Another major benefit of LiDAR is its ability to measure multiple returns from a single laser pulse. This allows LiDAR to penetrate vegetation and record any partial returns it may have made as it makes its way to the surface below the vegetation. This multiple-return method also significantly increases the number of points generated and positioned per second. A typical LiDAR scanner may produce anywhere from 50,000 to 500,000 points per second, but with the multiple return method, it can record the position of up to 1.5 million points each second. As expected, this drastically increases the resolution of the point cloud but can also lead to very large datasets.

The main product of a LiDAR survey is a geo-rectified, non-colorized, 3D point cloud, or as commonly referred to, a LAS file.

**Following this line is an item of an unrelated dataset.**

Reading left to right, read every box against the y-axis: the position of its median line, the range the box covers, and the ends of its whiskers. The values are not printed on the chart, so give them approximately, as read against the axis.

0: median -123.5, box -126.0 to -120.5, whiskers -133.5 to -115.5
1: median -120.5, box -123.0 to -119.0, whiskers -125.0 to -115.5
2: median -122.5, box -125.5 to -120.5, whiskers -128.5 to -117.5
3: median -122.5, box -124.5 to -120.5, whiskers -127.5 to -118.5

Modern compression techniques have allowed the development of LAZ file systems, which can be used interchangeably with much faster processing times and no noticeable loss in accuracy, functionality, or compatibility. Advanced decimation, filtering, and classification techniques can also significantly reduce data sets' size without losing any required detail.

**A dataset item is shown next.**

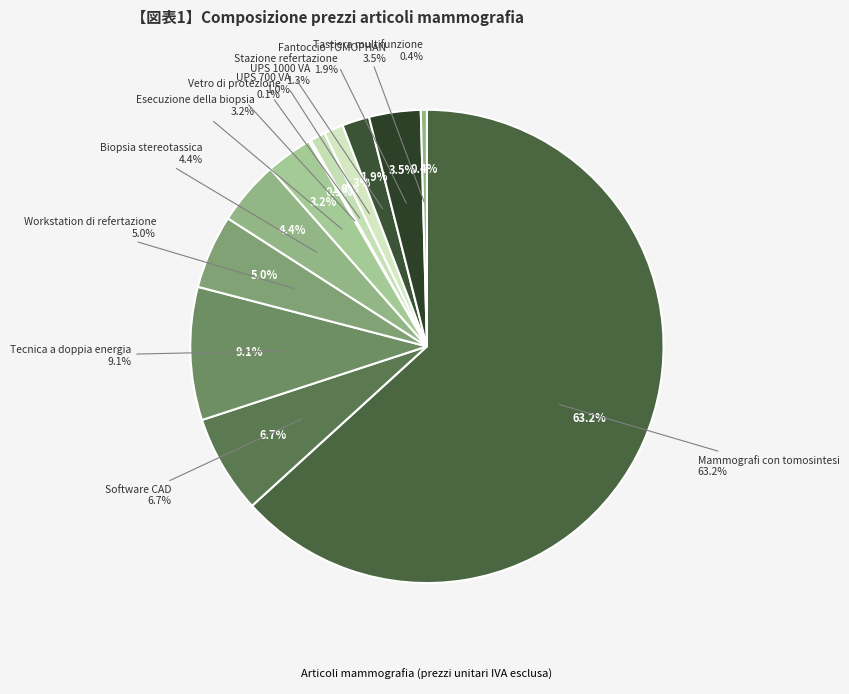

Is Mammografi con tomosintesi the majority of the pie?

Yes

The applications for Lidar range from Mining or Powerline mapping through to high vegetation areas up to 90% cover and light time/ poor lighting conditions.

Hill Vegetation Penetration

Photogrammetry

Photogrammetry is a passive imaging technology that utilizes images stitched together, using key matching points and captured camera positions to derive its outputs.

Photogrammetry relies on reflected ambient light from the imaged surface or object. Consequently, the time of day, camera angle, and cloud cover can heavily affect its results.

The main benefit of photogrammetry is the low setup cost, as almost any aerial or ground-based camera can be used to collect the data, although with varying results.

The other clear benefit of photogrammetry is that small details or defects can easily be identified in 2D and 3D photogrammetry models due to the colorization and higher resolution compared to a Point Cloud. Most photogrammetry software packages also allow the operator to easily select any images that contain the defect or feature in question to further inspect it at the full resolution of the original image.

The most common output of photogrammetry is fully colorized 2D Orthomosaic and 3D models across various spectrums. In addition to this, the 3D models can be converted to a point cloud, similar to LiDAR outputs. Another benefit is the ability to trace back to the source high-resolution RGB images for further inspection clarity.

Construction Site Photogrammetry Model on Unleash live

Applications for photogrammetry include Construction progress models, stockpiles, mine sites, and asset maintenance inspections such as pipelines, low vegetation cover, or low GSD requirements.

Stockpile viewing through Unleash live